■ WORK INSTRUCTIONS:
Could you restate word for word the lines running from the one with "74: (11, 123)" to the end of the data, both ends included, but without pictures?
::: DATA RECORDS :::
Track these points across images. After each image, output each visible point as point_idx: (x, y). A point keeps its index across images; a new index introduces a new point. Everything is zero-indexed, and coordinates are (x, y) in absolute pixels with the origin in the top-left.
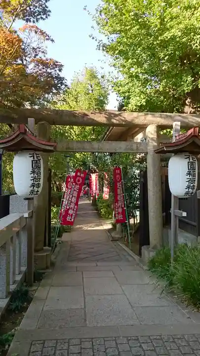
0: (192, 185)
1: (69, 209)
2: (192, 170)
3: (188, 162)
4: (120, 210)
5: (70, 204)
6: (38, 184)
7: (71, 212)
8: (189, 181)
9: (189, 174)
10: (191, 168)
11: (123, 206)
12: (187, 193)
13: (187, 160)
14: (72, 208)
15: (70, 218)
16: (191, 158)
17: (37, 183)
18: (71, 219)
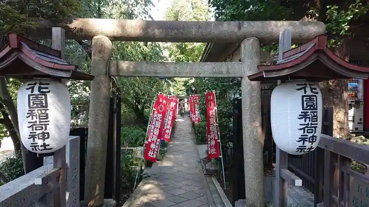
0: (310, 135)
1: (151, 143)
2: (310, 109)
3: (303, 97)
4: (213, 143)
5: (153, 137)
6: (43, 133)
7: (153, 146)
8: (304, 129)
9: (304, 116)
10: (308, 106)
11: (216, 138)
12: (301, 149)
13: (302, 93)
14: (154, 141)
15: (152, 153)
16: (308, 89)
17: (41, 131)
18: (153, 155)
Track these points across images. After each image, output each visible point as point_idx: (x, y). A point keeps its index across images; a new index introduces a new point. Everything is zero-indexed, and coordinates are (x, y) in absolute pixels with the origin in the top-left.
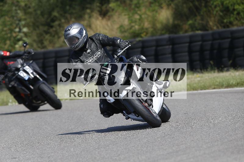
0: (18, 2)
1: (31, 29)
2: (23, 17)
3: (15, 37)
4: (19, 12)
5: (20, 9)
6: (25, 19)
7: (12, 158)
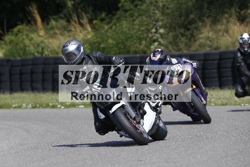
0: (157, 2)
1: (167, 30)
2: (161, 18)
3: (151, 38)
4: (157, 12)
5: (158, 10)
6: (163, 20)
7: (138, 161)
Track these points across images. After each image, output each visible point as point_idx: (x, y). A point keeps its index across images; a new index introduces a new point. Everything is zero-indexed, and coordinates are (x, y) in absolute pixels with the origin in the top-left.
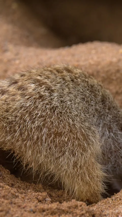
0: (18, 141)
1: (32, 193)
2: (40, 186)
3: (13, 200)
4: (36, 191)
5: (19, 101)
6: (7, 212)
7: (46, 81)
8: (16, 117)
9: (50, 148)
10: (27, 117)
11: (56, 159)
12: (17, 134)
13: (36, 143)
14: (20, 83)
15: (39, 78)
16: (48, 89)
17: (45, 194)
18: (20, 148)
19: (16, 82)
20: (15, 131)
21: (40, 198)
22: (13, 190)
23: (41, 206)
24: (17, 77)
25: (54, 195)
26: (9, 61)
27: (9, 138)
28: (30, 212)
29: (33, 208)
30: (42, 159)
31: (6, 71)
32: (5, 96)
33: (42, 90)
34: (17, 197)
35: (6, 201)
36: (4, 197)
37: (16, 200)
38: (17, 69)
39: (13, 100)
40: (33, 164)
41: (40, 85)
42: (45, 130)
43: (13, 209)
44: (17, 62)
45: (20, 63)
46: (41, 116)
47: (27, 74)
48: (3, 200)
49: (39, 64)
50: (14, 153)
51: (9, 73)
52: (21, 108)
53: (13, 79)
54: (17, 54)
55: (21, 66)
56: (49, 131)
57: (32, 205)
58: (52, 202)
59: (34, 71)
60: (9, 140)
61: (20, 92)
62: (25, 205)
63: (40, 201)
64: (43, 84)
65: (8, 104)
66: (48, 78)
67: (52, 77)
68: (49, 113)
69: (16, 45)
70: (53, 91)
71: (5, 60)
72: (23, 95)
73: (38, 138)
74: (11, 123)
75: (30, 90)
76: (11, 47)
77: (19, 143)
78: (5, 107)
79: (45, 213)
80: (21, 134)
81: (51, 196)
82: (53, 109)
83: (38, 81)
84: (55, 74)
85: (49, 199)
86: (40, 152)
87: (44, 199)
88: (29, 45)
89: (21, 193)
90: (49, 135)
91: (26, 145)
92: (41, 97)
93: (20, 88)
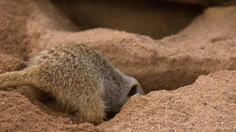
0: (54, 86)
1: (61, 118)
2: (66, 114)
3: (50, 122)
4: (64, 117)
5: (55, 62)
6: (46, 130)
7: (71, 51)
8: (53, 71)
9: (73, 91)
10: (60, 72)
11: (77, 97)
12: (54, 82)
13: (65, 87)
14: (55, 52)
15: (66, 49)
16: (73, 56)
17: (69, 119)
18: (56, 90)
19: (53, 52)
20: (52, 80)
21: (66, 121)
22: (50, 117)
23: (66, 126)
24: (53, 49)
25: (74, 119)
26: (47, 39)
27: (49, 84)
28: (60, 129)
29: (62, 127)
30: (68, 97)
31: (45, 45)
32: (46, 60)
33: (69, 56)
34: (52, 120)
35: (45, 123)
36: (44, 121)
37: (52, 123)
38: (52, 44)
39: (51, 62)
40: (63, 100)
41: (68, 53)
42: (70, 80)
43: (50, 128)
44: (52, 40)
45: (54, 41)
46: (68, 71)
47: (59, 47)
48: (43, 122)
49: (65, 41)
50: (52, 93)
51: (47, 47)
52: (56, 66)
53: (51, 50)
54: (52, 35)
55: (55, 42)
56: (73, 80)
57: (61, 126)
58: (73, 124)
59: (63, 45)
60: (49, 86)
61: (55, 57)
62: (57, 125)
63: (66, 123)
64: (69, 53)
65: (48, 64)
66: (72, 49)
67: (75, 49)
68: (73, 69)
69: (51, 30)
70: (75, 57)
71: (45, 39)
72: (57, 59)
73: (66, 85)
74: (50, 75)
75: (62, 56)
76: (48, 31)
77: (55, 87)
78: (46, 66)
79: (69, 130)
80: (56, 82)
81: (72, 120)
82: (76, 67)
83: (66, 51)
84: (76, 47)
85: (71, 122)
86: (67, 93)
87: (69, 122)
88: (59, 30)
89: (55, 118)
90: (73, 83)
91: (58, 89)
92: (68, 60)
93: (55, 55)
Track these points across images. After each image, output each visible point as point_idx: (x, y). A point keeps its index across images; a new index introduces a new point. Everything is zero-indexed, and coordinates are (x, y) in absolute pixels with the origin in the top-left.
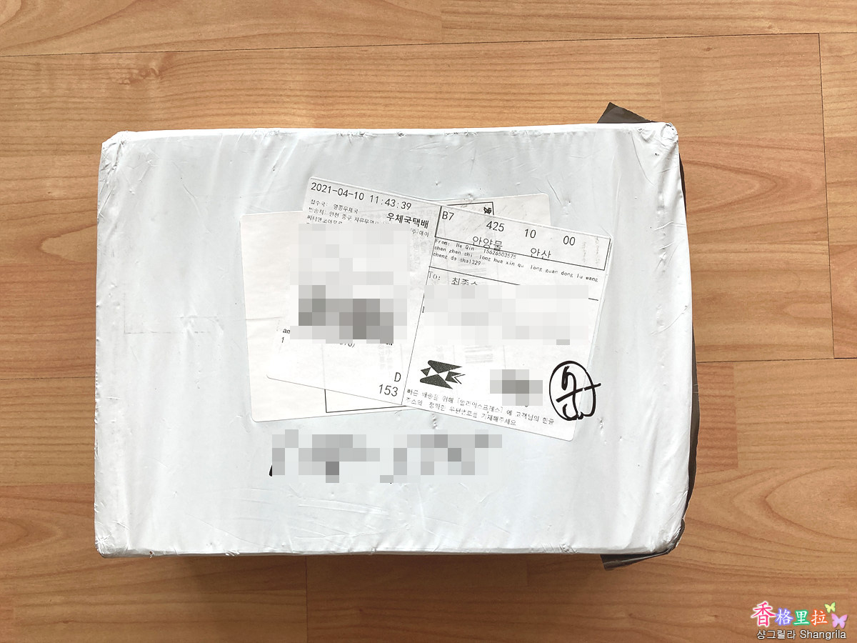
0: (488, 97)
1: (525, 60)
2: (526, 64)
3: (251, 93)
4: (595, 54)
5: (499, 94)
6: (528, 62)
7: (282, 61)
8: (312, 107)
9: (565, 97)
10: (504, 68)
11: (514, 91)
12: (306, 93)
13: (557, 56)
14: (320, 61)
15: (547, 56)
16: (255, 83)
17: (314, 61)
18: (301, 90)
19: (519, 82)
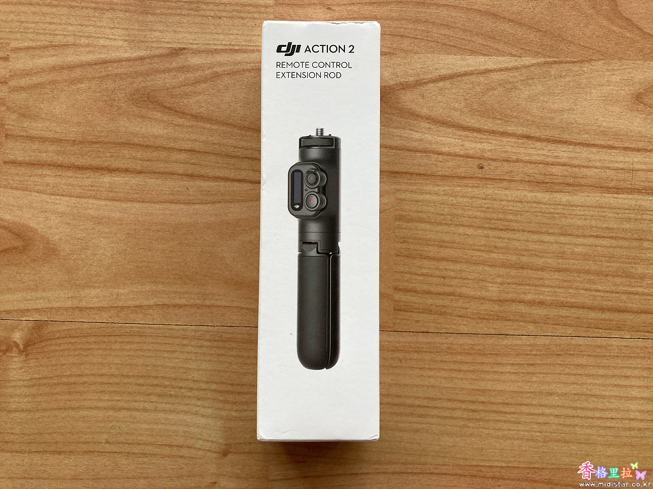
:::
■ ANSWER AREA:
74: (11, 123)
75: (30, 90)
76: (11, 47)
77: (19, 143)
78: (5, 107)
79: (45, 213)
80: (21, 134)
81: (51, 196)
82: (53, 109)
83: (38, 81)
84: (55, 74)
85: (49, 199)
86: (40, 152)
87: (44, 199)
88: (29, 45)
89: (21, 193)
90: (49, 135)
91: (26, 145)
92: (41, 97)
93: (20, 88)
0: (54, 86)
1: (61, 118)
2: (66, 114)
3: (50, 122)
4: (64, 117)
5: (55, 62)
6: (46, 130)
7: (71, 51)
8: (53, 71)
9: (73, 91)
10: (60, 72)
11: (77, 97)
12: (54, 82)
13: (65, 87)
14: (55, 52)
15: (66, 49)
16: (73, 56)
17: (69, 119)
18: (56, 90)
19: (53, 52)
20: (52, 80)
21: (66, 121)
22: (50, 117)
23: (66, 126)
24: (53, 49)
25: (74, 119)
26: (47, 39)
27: (49, 84)
28: (60, 129)
29: (62, 127)
30: (68, 97)
31: (45, 45)
32: (46, 60)
33: (69, 56)
34: (52, 120)
35: (45, 123)
36: (44, 121)
37: (52, 123)
38: (52, 44)
39: (51, 62)
40: (63, 100)
41: (68, 53)
42: (70, 80)
43: (50, 128)
44: (52, 40)
45: (54, 41)
46: (68, 71)
47: (59, 47)
48: (43, 122)
49: (65, 41)
50: (52, 93)
51: (47, 47)
52: (56, 66)
53: (51, 50)
54: (52, 35)
55: (55, 42)
56: (73, 80)
57: (61, 126)
58: (73, 124)
59: (63, 45)
60: (49, 86)
61: (55, 57)
62: (57, 125)
63: (66, 123)
64: (69, 53)
65: (48, 64)
66: (72, 49)
67: (75, 49)
68: (73, 69)
69: (51, 30)
70: (75, 57)
71: (45, 39)
72: (57, 59)
73: (66, 85)
74: (50, 75)
75: (62, 56)
76: (48, 31)
77: (55, 87)
78: (46, 66)
79: (69, 130)
80: (56, 82)
81: (72, 120)
82: (76, 67)
83: (66, 51)
84: (76, 47)
85: (71, 122)
86: (67, 93)
87: (69, 122)
88: (59, 30)
89: (55, 118)
90: (73, 83)
91: (58, 89)
92: (68, 60)
93: (55, 55)
Track these points across images. After each image, output each visible point as point_idx: (x, y). A point keeps its index across images; a new index introduces a new point. Everything is zero-indexed, and coordinates are (x, y) in absolute pixels with the origin in the top-left.
0: (488, 97)
1: (525, 60)
2: (526, 64)
3: (251, 93)
4: (595, 54)
5: (499, 94)
6: (528, 62)
7: (282, 61)
8: (312, 107)
9: (565, 97)
10: (504, 68)
11: (514, 91)
12: (306, 93)
13: (557, 56)
14: (320, 61)
15: (547, 56)
16: (255, 83)
17: (314, 61)
18: (301, 90)
19: (519, 82)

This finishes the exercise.